The PJ representative brought forward evidence such as tapped phone calls and text messages, including Suncity Group employee group messages, as well as financial statements, internal corporate documents, and many more.
It was also reported that PJ has confiscated instruction manuals made for the employees working for the marketing department and the cage department on handling side bets. This means that a wide range of employees – from the top management to frontline staff communicating directly with customers – were in on and actively engaged in the proxy betting scheme.
PJ Investigator Presentation Caused Controversy
According to the Macau SAR government, the Suncity Group’s under-the-table betting operations have cost them tax revenue amounting to about $1 billion for the period between 2013 and 2021.
This is something the PowerPoint presentation by the PJ representative also touched upon. The investigator elaborated on how the calculation of tax revenue loss was made.
It was noted that the police found two document files, which included information on side bets facilitated by Suncity Group during the period from 2013 to 2021.
These files include 97 side-betting activities involving 62,588 proxy bets with an estimated turnover of $102.4 billion.
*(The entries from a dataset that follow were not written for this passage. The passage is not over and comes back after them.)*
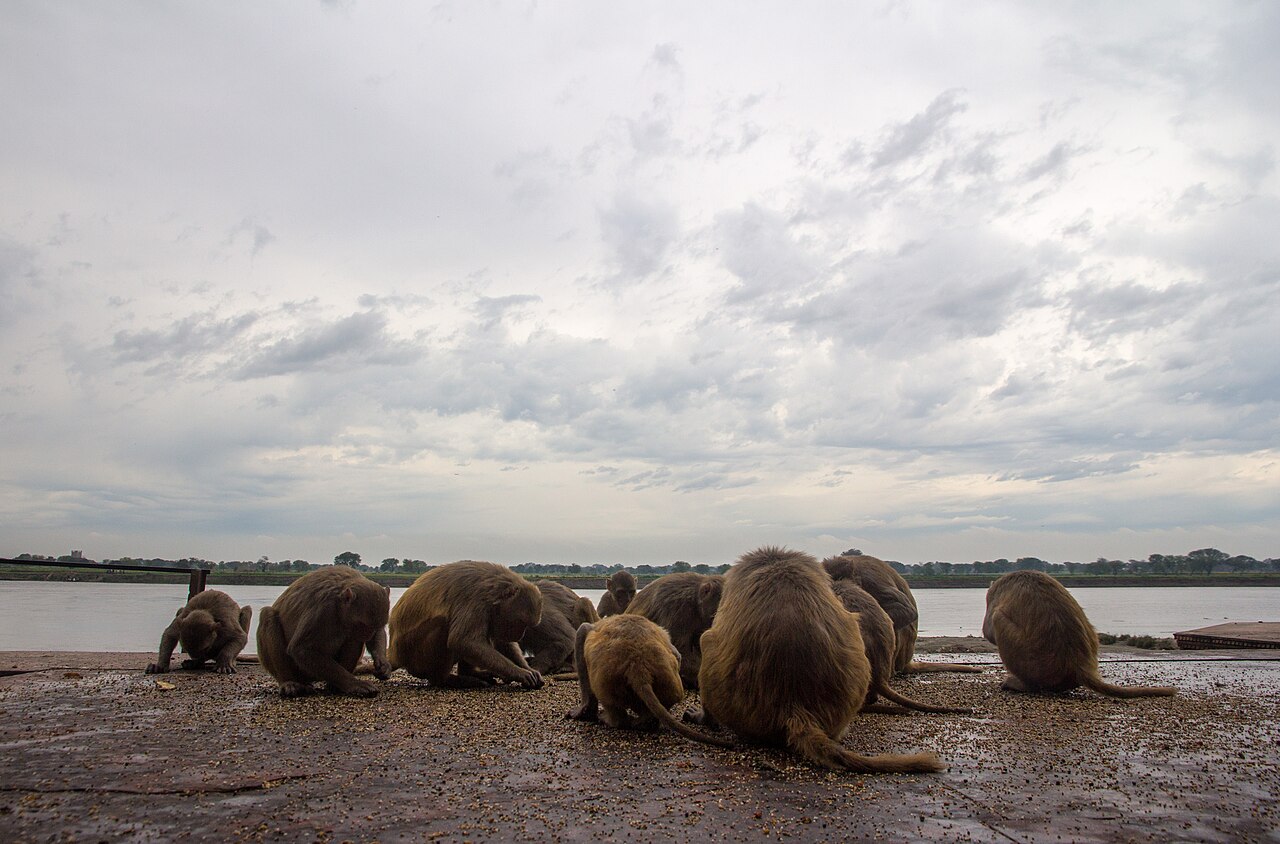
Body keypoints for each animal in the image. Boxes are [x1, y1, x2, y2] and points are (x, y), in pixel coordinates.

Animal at [256, 566, 392, 698]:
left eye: (374, 626)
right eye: (362, 625)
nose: (368, 635)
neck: (339, 605)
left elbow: (376, 633)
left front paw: (382, 664)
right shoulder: (323, 609)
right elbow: (301, 649)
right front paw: (354, 683)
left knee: (352, 638)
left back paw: (335, 686)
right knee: (268, 615)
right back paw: (289, 682)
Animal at [388, 560, 545, 689]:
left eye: (527, 625)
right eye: (521, 623)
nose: (520, 635)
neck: (492, 591)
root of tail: (395, 654)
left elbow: (501, 641)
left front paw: (528, 669)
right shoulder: (476, 600)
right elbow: (463, 641)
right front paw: (520, 673)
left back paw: (471, 673)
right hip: (414, 654)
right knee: (444, 626)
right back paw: (445, 680)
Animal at [565, 614, 732, 748]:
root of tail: (638, 664)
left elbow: (583, 631)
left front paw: (584, 712)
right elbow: (677, 655)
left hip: (608, 680)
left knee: (608, 700)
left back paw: (612, 720)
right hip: (666, 681)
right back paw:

According to the estimation, these bets accounted for a profit for Chau and his syndicate of $2.6 billion.
However, Alvin Chau’s lawyer argued that this information does not correspond to the data in the tapped phone calls and messages that Alvin Chau exchanged with some of the other defendants in the case.
The PJ investigator’s testimony sparked further arguments between the prosecutor and the lawyers of the defendants.
The lawyers protested that the investigator should have been questioned like other witnesses and should not have been allowed to present evidence via a PowerPoint presentation.
According to the court schedule, the case against Alvin Chau and other defendants is nearing its end with the final arguments scheduled for November 21.